En cuanto a la familia del monarca anterior, ¿hay algún miembro sobreviviente?
Alexej miró a Berengar con una expresión conflictiva; no sabía qué pretendía hacer Berengar con los miembros restantes de la dinastía gobernante anterior.
Como tal, dudaba en revelar su estado.
Sin embargo, antes de que pudiera decidirse, otro noble presente declaró rápidamente la realidad de la situación.
—¡La esposa e hija menor del Rey Radek aún están con vida, su majestad!
En cuanto al resto de su familia, fueron asesinados en el saqueo de la ciudad…
En el momento en que el noble dijo esto, recibió miradas fulminantes de todos los hombres bohemios presentes.
Sin embargo, cuando Berengar escuchó esto, una sonrisa satisfecha curvó sus labios antes de revelar sus intenciones.
—Muy bien, tráiganlas ante mí.
Me gustaría tener una palabra con ellas.
Que se sepa que los sobrevivientes de la familia del Monarca Anterior están en adelante bajo mi protección; cualquier daño que se les haya hecho será estrictamente castigado.
¡Vayan y hagan lo que mando!
Después de decir esto, los representantes husitas abandonaron el castillo, dejando a Berengar a solas con Eckhard y su Guardia Real.

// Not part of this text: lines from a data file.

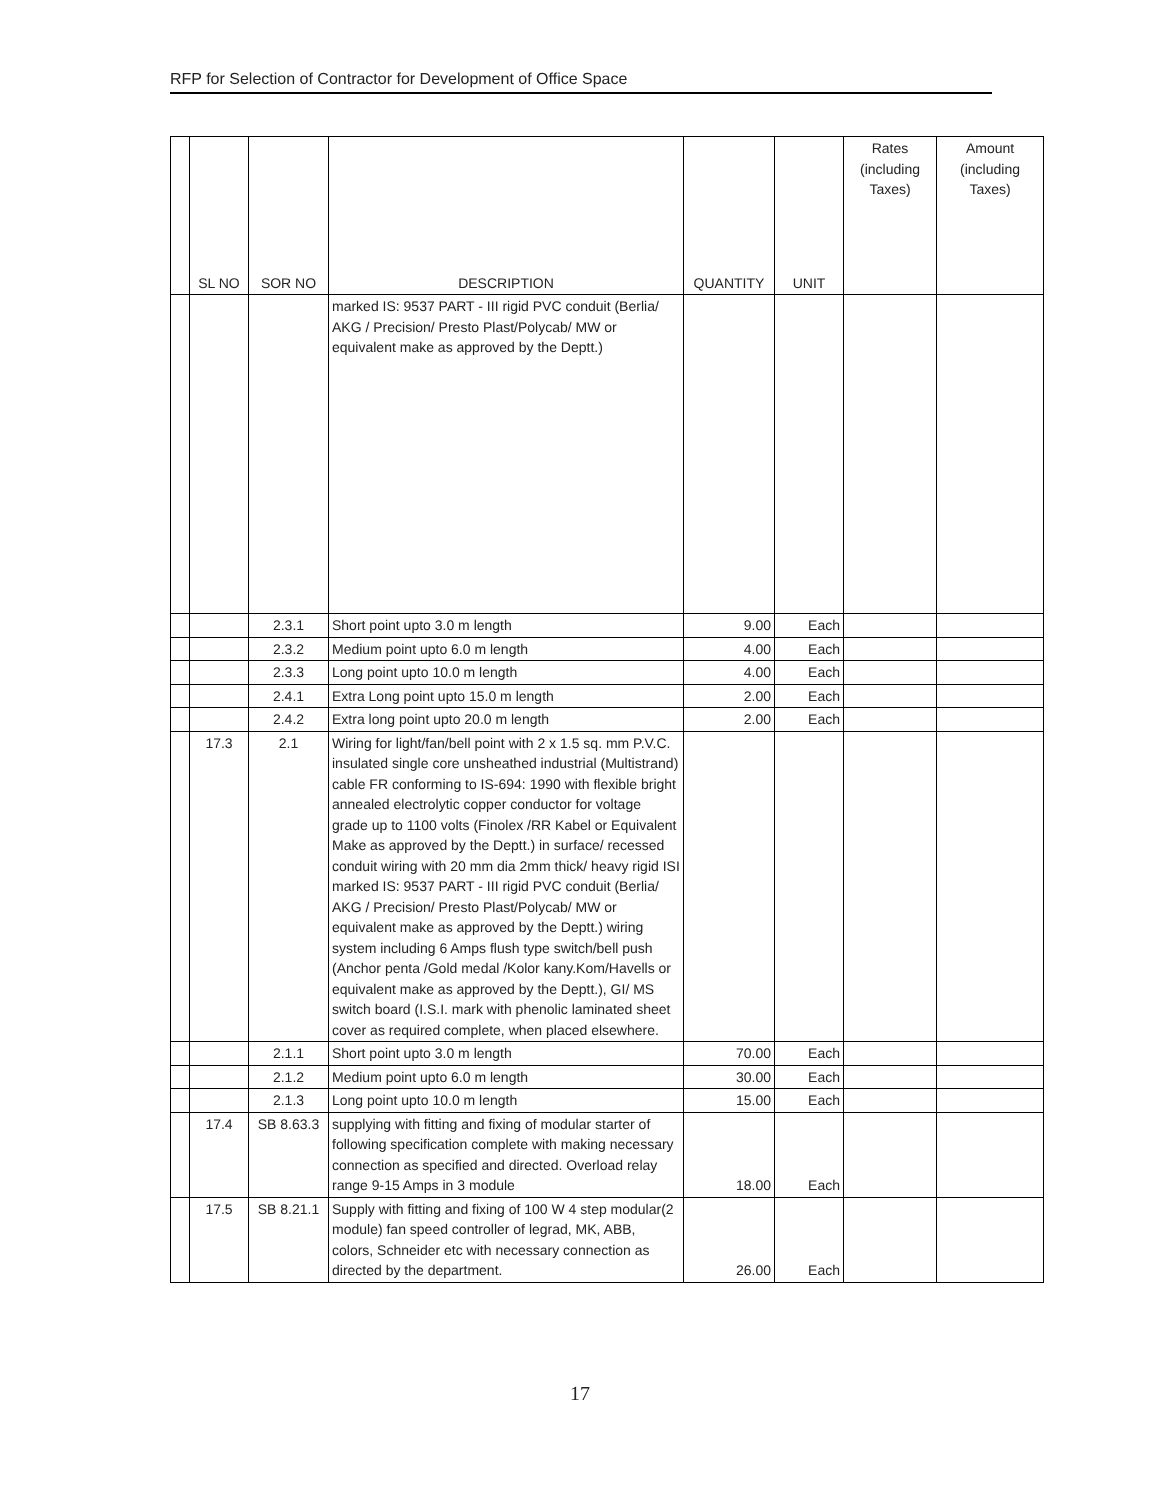RFP for Selection of Contractor for Development of Office Space
| | SL NO | SOR NO | DESCRIPTION | QUANTITY | UNIT | Rates (including Taxes) | Amount (including Taxes) |
| --- | --- | --- | --- | --- | --- | --- | --- |
| | | | marked IS: 9537 PART - III rigid PVC conduit (Berlia/ AKG / Precision/ Presto Plast/Polycab/ MW or equivalent make as approved by the Deptt.) | | | | |
| | | 2.3.1 | Short point upto 3.0 m length | 9.00 | Each | | |
| | | 2.3.2 | Medium point upto 6.0 m length | 4.00 | Each | | |
| | | 2.3.3 | Long point upto 10.0 m length | 4.00 | Each | | |
| | | 2.4.1 | Extra Long point upto 15.0 m length | 2.00 | Each | | |
| | | 2.4.2 | Extra long point upto 20.0 m length | 2.00 | Each | | |
| | 17.3 | 2.1 | Wiring for light/fan/bell point with 2 x 1.5 sq. mm P.V.C. insulated single core unsheathed industrial (Multistrand) cable FR conforming to IS-694: 1990 with flexible bright annealed electrolytic copper conductor for voltage grade up to 1100 volts (Finolex /RR Kabel or Equivalent Make as approved by the Deptt.) in surface/ recessed conduit wiring with 20 mm dia 2mm thick/ heavy rigid ISI marked IS: 9537 PART - III rigid PVC conduit (Berlia/ AKG / Precision/ Presto Plast/Polycab/ MW or equivalent make as approved by the Deptt.) wiring system including 6 Amps flush type switch/bell push (Anchor penta /Gold medal /Kolor kany.Kom/Havells or equivalent make as approved by the Deptt.), GI/ MS switch board (I.S.I. mark with phenolic laminated sheet cover as required complete, when placed elsewhere. | | | | |
| | | 2.1.1 | Short point upto 3.0 m length | 70.00 | Each | | |
| | | 2.1.2 | Medium point upto 6.0 m length | 30.00 | Each | | |
| | | 2.1.3 | Long point upto 10.0 m length | 15.00 | Each | | |
| | 17.4 | SB 8.63.3 | supplying with fitting and fixing of modular starter of following specification complete with making necessary connection as specified and directed. Overload relay range 9-15 Amps in 3 module | 18.00 | Each | | |
| | 17.5 | SB 8.21.1 | Supply with fitting and fixing of 100 W 4 step modular(2 module) fan speed controller of legrad, MK, ABB, colors, Schneider etc with necessary connection as directed by the department. | 26.00 | Each | | |
17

Como tal, una sonrisa amistosa apareció en el rostro de Berengar mientras abrazaba a su amigo más cercano, a quien no había visto en años.
—Eckhard, mi amigo, ha pasado demasiado tiempo.
Estoy bastante impresionado con lo que has logrado aquí; cuando regreses a Kufstein, te otorgaré los más altos honores por tus logros.
Una sonrisa amarga se reveló en el rostro cansado de Eckhard; parecía como si hubiera envejecido diez años desde la última vez que Berengar lo vio.
Después de unos momentos de silencio, suspiró antes de revelar sus pensamientos sobre lo ocurrido.
—Con un solo disparo, has anexado un Reino vecino; debo admitir que nunca pensé que entrarías aquí y te colocarías en el trono.
Honestamente creí que establecerías a uno de esos hombres como Rey de Bohemia para que actuara como un títere.
Berengar se rió antes de revelar sus pensamientos sobre el tema.
—Ninguno de esos hombres estaba en condiciones de gobernar.
Inicialmente planeé hacer lo que tú creías, pero todos se quedaron petrificados de miedo, sin estar dispuestos a dar el paso final necesario para reclamar el trono.
Tal debilidad no puede estar presente en un gobernante, incluso si es nada más que un títere.
¡Vamos, celebremos esta gran victoria!
Con eso dicho, Berengar dejó el Gran Salón con Eckhard y se dirigieron al Comedor, donde él y el veterano Mariscal de Campo comenzaron a ponerse al día sobre el tiempo perdido.
Antes de mucho, la antigua Reina y Princesa de Bohemia serían llevadas ante Berengar, donde su destino quedaría a su decisión.